There’s a  recent story that City University London is launching the Information, Communication and Society Msc which, as PR Week breathlessly had it, is a degree in Twitter.  It’ll be focusing on Facebook, YouTube and Wikipedia (and we all (should) know that commercial content on Wikipedia gets pulled, so that’s one module of the course dealt with instantly), but – in fairness – the report of potential content is (probably) based on guesswork, popularity and public exposure rather than confirmed course structure.

However, recent research by JFL Search and Selection (gawd bless you) showed that 62.5% of employers favour traditional degrees, 27% favour vocational degrees – and only a seriously meagre 2.2% favour ‘new’ degrees. So if you’re looking for a job in comms – or, indeed, if you’re a comms employer – don’t be a Twit.

Social Media – Revisiting the Fish Theorem

Today I’m revisiting the Fish Theorem of Social Media which my regular readers (ahahahahahahahaha….sorry – and welcome to the Blog That Nobody Reads) will know as my own home-brewed analogy for the impact of social media communications strategies vs traditional media communications strategies. I am prompted to do this by a small success that the team and I had this morning, which just a) made me think again about the effectiveness of social media campaigns and b) made very happy indeed, because there is – simply put – nothing like coverage.

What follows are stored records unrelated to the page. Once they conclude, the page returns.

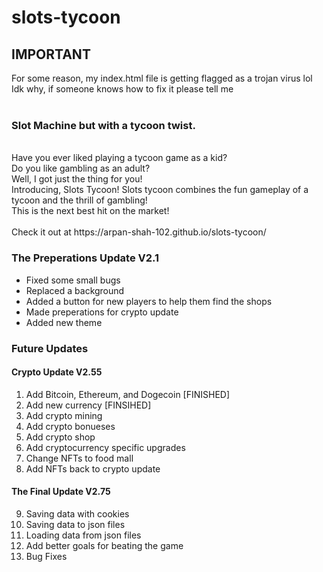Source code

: # slots-tycoon
## IMPORTANT
For some reason, my index.html file is getting flagged as a trojan virus lol <br/>
Idk why, if someone knows how to fix it please tell me <br/>
<br/>
### Slot Machine but with a tycoon twist.
<br/>
Have you ever liked playing a tycoon game as a kid? <br/>
Do you like gambling as an adult? <br/>
Well, I got just the thing for you! <br/>
Introducing, Slots Tycoon! Slots tycoon combines the fun gameplay of a tycoon and the thrill of gambling! <br/>
This is the next best hit on the market! <br/>
<br/>
Check it out at https://arpan-shah-102.github.io/slots-tycoon/ <br/>

### The Preperations Update V2.1
- Fixed some small bugs <br/>
- Replaced a background <br/>
- Added a button for new players to help them find the shops <br/>
- Made preperations for crypto update <br/>
- Added new theme <br/>

### Future Updates
#### Crypto Update V2.55
1. Add Bitcoin, Ethereum, and Dogecoin [FINISHED]
2. Add new currency [FINSIHED]
3. Add crypto mining
4. Add crypto bonueses
5. Add crypto shop
6. Add cryptocurrency specific upgrades
7. Change NFTs to food mall
8. Add NFTs back to crypto update

#### The Final Update V2.75
9. Saving data with cookies
10. Saving data to json files
11. Loading data from json files
12. Add better goals for beating the game
13. Bug Fixes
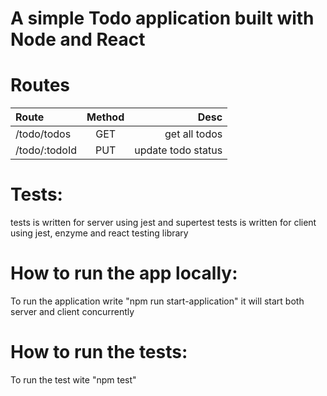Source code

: # A simple Todo application built with Node and React


# Routes
| Route  | Method  | Desc | 
| :------------ |:---------------:| -----:|
| /todo/todos    | GET  | get all todos |
| /todo/:todoId| PUT    | update todo status|
		
# Tests:
tests is written for server using jest and supertest
tests is written for client using jest, enzyme and react testing library

# How to run the app locally:
To run the application write "npm run start-application" it will start both server and client concurrently


# How to run the tests:
To run the test wite "npm test"

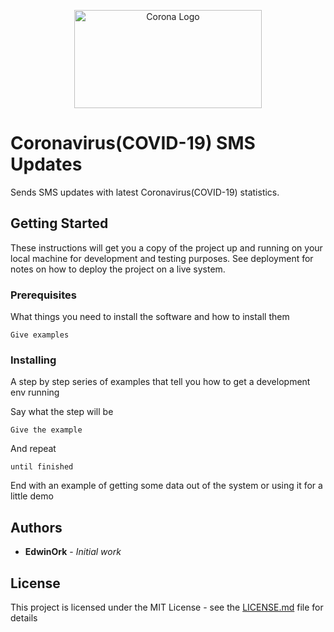 <p style="text-align:center">
  <img src="https://imageog.flaticon.com/icons/png/512/30/30992.png?size=1200x630f&pad=10,10,10,10&ext=png&bg=FFFFFFFF" alt="Corona Logo" width="300" height="157">
</p>

# Coronavirus(COVID-19) SMS Updates


Sends SMS updates with latest Coronavirus(COVID-19) statistics.

## Getting Started

These instructions will get you a copy of the project up and running on your local machine for development and testing purposes. See deployment for notes on how to deploy the project on a live system.

### Prerequisites

What things you need to install the software and how to install them

```
Give examples
```

### Installing

A step by step series of examples that tell you how to get a development env running

Say what the step will be

```
Give the example
```

And repeat

```
until finished
```

End with an example of getting some data out of the system or using it for a little demo

## Authors

* **EdwinOrk** - *Initial work*

## License

This project is licensed under the MIT License - see the [LICENSE.md](LICENSE.md) file for details
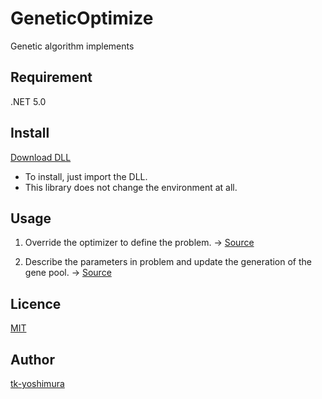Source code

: # GeneticOptimize
 Genetic algorithm implements

## Requirement
.NET 5.0

## Install

[Download DLL](https://github.com/tk-yoshimura/GeneticOptimize/releases)

- To install, just import the DLL.
- This library does not change the environment at all.

## Usage
1. Override the optimizer to define the problem.
-> [Source](https://github.com/tk-yoshimura/GeneticOptimize/blob/master/GeneticOptimize/Optimizers/NapsackOptimizer.cs)

2. Describe the parameters in problem and update the generation of the gene pool.
-> [Source](https://github.com/tk-yoshimura/GeneticOptimize/blob/master/GeneticOptimizeTest/Optimizers/NapsackOptimizerTest.cs)

## Licence
[MIT](https://github.com/tk-yoshimura/GeneticOptimize/blob/master/LICENSE)

## Author

[tk-yoshimura](https://github.com/tk-yoshimura)
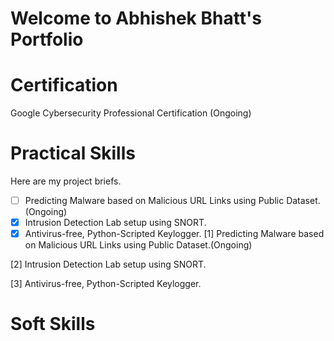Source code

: # Welcome to Abhishek Bhatt's Portfolio

# Certification

  Google Cybersecurity Professional Certification (Ongoing)


# Practical Skills

Here are my project briefs.

- [ ] Predicting Malware based on Malicious URL Links using Public Dataset.(Ongoing)
- [x] Intrusion Detection Lab setup using SNORT.
- [x] Antivirus-free, Python-Scripted Keylogger.
[1] Predicting Malware based on Malicious URL Links using Public Dataset.(Ongoing)

[2] Intrusion Detection Lab setup using SNORT.

[3] Antivirus-free, Python-Scripted Keylogger.

 
# Soft Skills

In brief – because I’m not going to make you do clickety on a link (you might never come back) – the Fish Theorem goes something like this. Social media communications strategies are like fishing with a rod and line. There’s a lot of standing around, while you wait for the fish to pluck up the confidence to approach your lure. Then you strike! If you’re lucky, you end up with exactly the type of fish you want on your hook and you’re free to have a meaningful conversation with it (OK, this analogy isn’t perfect, I know). However – and here’s the thing – if your lure’s not attractive enough, or if you strike too soon, then all the fishies scatter and there’s little chance you’ll see them again.

Traditional media communications strategies are more akin to fishing with dynamite. Splash – BLAM! Fish everywhere. OK, they probably aren’t all the right kind of fish, and you’ll be lucky to get anything meaningful in the way of conversation out of them – but there will be lots and lots of them. And a fair proportion will be the fish you wanted.

So. In previous posts, I talked about Sony Ericsson’s digital only ‘phone launch (5,500 hits in six hours). I also (I think) mentioned Pepsi Raw (Twitter, 515  followers). (I didn’t talk about Coca-Cola on Facebook with 3.5 million friends, but that’s because it doesn’t suit my argument. And also because, technic’ly, it’s a page for the people, by the people, without any (much) input from Coca-Cola. And how the lads and lasses at Coke must hate that.)

Today the team and I achieved a full page in one of these free papers that get given away around the capital. It was achieved on a shoestring (budget about £800) and we got it by providing a story that was genuinely newsworthy, which the paper wanted to print. Yes, it was branded. Yes, it contained key messages.  Yes, it hit 200,000 people (circulation, not readership). Dynamite. Boom.

So the question for today is: are we trying to get too clever in our desperate search for the grail – the answer to the billion dollar question ‘how do we harness social media’ – and is it, actually, that imperative that we find it? Should we not be honing the traditional skills of the communicator – creating and pitching stories that people want to hear about and that the media want to use – for, after all, there’s still massive benefit and value to be gained? Might we actually be in danger of losing the old skills in our desperate rush to acquire new ones, that aren’t even defined yet?

Just a thought.

(Oh, and PS. The capital city in question was Belgrade, and the free newspaper was 24Sata. But, even so – 200,000 people? Result!)